Data entries:
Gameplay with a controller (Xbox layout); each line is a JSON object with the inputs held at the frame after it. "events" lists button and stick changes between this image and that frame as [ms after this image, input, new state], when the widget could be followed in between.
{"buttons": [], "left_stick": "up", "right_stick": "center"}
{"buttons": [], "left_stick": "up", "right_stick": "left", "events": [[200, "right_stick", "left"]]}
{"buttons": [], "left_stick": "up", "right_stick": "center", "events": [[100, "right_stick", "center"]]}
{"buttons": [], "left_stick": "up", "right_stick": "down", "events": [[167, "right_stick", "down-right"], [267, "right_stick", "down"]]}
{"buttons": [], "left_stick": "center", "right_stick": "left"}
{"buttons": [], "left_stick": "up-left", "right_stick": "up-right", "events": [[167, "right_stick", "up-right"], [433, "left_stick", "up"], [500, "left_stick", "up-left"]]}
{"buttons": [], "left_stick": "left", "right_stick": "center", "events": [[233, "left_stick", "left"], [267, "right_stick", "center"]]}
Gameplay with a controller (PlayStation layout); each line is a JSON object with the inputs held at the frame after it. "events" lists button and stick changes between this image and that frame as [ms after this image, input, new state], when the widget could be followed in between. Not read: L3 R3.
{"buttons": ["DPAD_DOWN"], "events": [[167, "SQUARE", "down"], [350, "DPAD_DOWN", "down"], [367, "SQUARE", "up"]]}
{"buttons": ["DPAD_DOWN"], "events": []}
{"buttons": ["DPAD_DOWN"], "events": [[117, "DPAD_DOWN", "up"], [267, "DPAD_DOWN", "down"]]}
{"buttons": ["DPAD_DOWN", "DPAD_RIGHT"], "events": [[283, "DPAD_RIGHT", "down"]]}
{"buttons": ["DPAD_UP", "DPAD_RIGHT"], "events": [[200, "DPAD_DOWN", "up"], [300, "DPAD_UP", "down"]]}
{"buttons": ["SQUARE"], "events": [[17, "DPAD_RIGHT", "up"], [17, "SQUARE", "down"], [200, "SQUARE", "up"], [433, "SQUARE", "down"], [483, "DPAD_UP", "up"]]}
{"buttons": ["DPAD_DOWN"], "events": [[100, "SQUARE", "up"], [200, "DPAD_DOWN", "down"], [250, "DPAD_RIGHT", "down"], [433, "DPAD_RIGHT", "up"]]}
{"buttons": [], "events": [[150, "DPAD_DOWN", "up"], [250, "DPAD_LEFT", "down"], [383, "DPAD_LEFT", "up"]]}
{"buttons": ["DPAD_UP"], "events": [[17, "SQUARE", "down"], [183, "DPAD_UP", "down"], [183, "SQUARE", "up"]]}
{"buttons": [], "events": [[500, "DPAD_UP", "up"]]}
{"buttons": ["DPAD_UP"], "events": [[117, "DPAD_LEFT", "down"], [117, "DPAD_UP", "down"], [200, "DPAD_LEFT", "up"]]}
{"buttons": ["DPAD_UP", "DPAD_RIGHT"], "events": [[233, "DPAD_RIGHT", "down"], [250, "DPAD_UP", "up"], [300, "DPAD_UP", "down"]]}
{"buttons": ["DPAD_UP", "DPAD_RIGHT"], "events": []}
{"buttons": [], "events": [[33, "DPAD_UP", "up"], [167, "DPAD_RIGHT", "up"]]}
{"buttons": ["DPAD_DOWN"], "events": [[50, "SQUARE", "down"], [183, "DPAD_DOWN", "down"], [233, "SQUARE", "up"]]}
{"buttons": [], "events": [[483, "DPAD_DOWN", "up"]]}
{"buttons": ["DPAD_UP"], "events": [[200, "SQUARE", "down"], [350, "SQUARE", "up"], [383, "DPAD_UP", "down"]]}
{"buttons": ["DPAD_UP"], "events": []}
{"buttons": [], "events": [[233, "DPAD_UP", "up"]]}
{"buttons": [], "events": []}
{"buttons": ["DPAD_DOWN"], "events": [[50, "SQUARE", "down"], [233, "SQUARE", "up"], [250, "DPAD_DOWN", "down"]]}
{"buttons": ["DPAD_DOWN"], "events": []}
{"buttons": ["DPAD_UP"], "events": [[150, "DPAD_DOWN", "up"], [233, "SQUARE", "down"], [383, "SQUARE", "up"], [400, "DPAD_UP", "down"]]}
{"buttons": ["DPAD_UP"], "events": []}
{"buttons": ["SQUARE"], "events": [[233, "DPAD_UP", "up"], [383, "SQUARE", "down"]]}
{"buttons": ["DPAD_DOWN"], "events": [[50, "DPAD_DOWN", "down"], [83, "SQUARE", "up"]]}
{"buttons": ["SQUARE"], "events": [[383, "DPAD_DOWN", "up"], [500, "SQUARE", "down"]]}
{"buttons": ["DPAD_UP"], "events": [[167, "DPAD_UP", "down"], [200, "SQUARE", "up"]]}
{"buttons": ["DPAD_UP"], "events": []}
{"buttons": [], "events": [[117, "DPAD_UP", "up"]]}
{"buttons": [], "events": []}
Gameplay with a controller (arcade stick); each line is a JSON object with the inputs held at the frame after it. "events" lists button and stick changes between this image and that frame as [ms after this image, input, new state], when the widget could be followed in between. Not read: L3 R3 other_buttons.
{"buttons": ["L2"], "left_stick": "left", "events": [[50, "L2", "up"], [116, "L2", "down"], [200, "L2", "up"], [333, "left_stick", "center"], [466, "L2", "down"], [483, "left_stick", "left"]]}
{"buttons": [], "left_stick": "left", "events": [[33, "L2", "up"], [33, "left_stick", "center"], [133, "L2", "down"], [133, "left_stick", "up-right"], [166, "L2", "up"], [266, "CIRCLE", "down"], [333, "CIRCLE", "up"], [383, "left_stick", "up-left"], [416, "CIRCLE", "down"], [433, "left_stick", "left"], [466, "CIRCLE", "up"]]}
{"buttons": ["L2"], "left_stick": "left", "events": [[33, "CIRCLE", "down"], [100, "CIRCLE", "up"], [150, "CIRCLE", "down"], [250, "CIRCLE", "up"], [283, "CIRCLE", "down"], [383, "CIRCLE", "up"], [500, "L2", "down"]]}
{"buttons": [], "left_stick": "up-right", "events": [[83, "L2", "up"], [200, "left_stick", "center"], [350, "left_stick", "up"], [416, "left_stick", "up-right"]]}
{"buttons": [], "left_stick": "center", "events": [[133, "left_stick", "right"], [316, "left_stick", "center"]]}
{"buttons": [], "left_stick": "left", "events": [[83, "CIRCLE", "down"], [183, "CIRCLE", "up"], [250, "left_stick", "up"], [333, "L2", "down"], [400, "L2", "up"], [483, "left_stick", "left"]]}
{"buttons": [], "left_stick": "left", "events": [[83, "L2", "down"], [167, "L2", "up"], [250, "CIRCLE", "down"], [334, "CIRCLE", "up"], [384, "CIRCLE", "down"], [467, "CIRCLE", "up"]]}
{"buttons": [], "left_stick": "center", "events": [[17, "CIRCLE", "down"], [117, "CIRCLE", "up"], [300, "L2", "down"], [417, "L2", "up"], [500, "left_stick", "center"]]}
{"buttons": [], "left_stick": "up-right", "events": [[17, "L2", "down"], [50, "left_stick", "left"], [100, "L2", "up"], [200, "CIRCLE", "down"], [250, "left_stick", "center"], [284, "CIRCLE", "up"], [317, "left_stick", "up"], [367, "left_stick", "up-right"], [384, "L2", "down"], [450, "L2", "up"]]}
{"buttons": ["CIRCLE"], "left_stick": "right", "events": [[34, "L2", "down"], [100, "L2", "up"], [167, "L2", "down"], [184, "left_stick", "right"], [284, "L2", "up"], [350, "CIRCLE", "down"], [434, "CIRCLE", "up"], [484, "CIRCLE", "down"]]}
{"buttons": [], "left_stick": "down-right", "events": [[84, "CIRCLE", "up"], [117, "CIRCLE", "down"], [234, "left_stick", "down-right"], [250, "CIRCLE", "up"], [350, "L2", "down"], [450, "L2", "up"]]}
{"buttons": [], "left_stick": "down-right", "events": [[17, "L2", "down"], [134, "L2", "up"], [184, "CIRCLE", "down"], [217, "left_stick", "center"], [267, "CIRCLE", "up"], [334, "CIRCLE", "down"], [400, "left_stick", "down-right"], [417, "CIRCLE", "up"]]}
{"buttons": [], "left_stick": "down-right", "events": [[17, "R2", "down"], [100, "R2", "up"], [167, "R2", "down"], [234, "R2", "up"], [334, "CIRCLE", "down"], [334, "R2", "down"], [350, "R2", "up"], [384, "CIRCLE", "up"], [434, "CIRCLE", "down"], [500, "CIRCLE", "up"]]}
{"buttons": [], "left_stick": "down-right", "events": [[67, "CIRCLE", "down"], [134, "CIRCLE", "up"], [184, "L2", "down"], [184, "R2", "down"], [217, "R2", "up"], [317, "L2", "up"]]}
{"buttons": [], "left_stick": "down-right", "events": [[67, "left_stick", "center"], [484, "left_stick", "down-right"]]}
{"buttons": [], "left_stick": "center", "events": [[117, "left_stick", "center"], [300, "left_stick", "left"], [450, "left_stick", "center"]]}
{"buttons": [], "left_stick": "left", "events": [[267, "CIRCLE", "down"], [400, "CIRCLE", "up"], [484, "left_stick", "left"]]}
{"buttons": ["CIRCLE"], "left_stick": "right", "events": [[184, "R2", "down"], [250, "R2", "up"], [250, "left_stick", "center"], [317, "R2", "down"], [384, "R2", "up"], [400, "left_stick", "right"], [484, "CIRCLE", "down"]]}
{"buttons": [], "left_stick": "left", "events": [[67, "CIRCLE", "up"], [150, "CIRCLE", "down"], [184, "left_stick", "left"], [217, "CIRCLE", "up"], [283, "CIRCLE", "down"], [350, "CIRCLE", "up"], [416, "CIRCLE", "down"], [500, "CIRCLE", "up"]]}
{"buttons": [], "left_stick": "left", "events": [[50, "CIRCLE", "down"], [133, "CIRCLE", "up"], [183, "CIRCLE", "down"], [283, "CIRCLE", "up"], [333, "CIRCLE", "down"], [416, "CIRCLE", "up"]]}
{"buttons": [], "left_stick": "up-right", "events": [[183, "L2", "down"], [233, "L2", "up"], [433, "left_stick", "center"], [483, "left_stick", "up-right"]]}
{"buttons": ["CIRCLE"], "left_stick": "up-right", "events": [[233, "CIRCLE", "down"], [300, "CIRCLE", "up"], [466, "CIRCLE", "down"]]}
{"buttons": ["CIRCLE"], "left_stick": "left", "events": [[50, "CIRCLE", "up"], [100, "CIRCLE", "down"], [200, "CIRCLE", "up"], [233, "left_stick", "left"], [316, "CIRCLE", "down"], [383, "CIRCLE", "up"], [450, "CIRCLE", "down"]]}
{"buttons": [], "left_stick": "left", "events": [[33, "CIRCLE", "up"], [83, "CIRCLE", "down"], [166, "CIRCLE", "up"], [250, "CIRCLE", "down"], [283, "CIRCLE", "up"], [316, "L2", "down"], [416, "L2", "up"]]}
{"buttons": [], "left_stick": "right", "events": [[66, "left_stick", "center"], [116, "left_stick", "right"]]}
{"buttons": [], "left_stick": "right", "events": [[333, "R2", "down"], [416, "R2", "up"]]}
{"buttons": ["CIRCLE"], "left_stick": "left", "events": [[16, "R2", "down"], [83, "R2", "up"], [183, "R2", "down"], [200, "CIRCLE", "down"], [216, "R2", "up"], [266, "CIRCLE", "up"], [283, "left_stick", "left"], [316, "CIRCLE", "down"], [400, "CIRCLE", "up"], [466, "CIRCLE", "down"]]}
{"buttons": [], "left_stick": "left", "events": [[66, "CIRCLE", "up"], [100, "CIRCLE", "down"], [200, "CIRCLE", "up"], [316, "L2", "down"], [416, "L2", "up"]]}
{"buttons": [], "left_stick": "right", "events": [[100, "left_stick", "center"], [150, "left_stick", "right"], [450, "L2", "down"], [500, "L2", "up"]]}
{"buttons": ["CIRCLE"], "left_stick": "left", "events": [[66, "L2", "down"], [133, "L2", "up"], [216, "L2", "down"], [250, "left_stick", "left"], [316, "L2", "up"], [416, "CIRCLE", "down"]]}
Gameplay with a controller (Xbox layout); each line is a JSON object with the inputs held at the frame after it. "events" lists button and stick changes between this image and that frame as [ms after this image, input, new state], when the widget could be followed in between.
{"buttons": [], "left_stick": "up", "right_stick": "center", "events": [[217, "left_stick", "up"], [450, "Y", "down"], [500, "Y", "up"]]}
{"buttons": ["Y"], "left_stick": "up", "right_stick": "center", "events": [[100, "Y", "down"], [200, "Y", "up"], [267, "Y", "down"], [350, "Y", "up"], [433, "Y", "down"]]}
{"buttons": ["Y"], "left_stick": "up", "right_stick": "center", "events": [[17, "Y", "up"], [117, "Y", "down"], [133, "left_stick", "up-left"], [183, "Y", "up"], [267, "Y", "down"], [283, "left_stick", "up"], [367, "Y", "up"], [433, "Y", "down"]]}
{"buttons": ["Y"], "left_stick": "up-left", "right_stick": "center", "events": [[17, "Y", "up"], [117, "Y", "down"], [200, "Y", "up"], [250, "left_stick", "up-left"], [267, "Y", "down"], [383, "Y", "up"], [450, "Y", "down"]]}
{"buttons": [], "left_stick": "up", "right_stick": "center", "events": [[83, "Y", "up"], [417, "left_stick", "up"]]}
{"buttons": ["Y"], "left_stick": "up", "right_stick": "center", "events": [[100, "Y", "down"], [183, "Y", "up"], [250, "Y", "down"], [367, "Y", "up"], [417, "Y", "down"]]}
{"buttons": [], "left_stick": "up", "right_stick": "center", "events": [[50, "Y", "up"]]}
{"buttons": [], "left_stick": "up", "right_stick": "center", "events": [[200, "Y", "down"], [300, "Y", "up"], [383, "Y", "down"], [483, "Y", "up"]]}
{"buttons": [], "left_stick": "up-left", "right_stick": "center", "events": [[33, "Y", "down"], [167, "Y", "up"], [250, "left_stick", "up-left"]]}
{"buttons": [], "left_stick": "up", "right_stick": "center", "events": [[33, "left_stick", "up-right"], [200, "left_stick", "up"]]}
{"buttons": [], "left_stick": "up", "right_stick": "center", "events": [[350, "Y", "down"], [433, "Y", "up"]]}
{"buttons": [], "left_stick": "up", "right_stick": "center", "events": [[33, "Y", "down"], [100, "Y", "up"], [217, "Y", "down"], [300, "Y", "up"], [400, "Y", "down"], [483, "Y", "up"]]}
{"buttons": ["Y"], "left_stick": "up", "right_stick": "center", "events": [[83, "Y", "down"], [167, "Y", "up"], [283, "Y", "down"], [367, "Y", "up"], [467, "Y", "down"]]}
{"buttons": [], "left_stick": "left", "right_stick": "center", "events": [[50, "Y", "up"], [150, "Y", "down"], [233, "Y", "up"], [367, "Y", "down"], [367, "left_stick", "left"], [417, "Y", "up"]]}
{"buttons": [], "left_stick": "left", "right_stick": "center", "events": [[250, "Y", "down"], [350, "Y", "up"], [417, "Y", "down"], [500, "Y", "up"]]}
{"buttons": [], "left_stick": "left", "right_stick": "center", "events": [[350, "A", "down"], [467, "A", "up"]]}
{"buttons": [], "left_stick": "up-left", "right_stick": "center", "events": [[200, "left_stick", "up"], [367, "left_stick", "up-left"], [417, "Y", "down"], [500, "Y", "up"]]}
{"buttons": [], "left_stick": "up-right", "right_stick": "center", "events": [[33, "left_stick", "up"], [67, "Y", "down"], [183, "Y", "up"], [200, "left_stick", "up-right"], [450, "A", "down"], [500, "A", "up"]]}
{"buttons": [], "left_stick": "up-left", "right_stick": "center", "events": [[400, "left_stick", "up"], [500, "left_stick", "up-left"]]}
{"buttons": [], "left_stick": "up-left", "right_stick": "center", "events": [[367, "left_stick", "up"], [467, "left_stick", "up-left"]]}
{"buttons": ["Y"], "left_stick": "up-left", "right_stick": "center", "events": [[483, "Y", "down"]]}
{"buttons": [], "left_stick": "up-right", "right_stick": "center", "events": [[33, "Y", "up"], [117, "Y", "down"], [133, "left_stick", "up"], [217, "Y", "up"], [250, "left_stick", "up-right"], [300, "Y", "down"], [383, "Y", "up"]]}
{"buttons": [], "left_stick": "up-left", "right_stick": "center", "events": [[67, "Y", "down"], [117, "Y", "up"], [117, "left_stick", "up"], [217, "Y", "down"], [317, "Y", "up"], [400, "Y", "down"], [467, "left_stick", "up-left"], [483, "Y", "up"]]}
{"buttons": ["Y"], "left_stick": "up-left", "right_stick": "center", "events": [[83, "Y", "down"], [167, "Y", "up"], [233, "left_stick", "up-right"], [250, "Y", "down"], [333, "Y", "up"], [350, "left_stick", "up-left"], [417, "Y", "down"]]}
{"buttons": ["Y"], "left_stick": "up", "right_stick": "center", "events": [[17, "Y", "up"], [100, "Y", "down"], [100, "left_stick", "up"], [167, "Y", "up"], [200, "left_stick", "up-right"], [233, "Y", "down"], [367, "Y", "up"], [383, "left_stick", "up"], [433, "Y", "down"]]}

### What this task involves
Whenever a line of the records holds the string "read", pick it out and copy it.

### Expected answer
Gameplay with a controller (PlayStation layout); each line is a JSON object with the inputs held at the frame after it. "events" lists button and stick changes between this image and that frame as [ms after this image, input, new state], when the widget could be followed in between. Not read: L3 R3.
Gameplay with a controller (arcade stick); each line is a JSON object with the inputs held at the frame after it. "events" lists button and stick changes between this image and that frame as [ms after this image, input, new state], when the widget could be followed in between. Not read: L3 R3 other_buttons.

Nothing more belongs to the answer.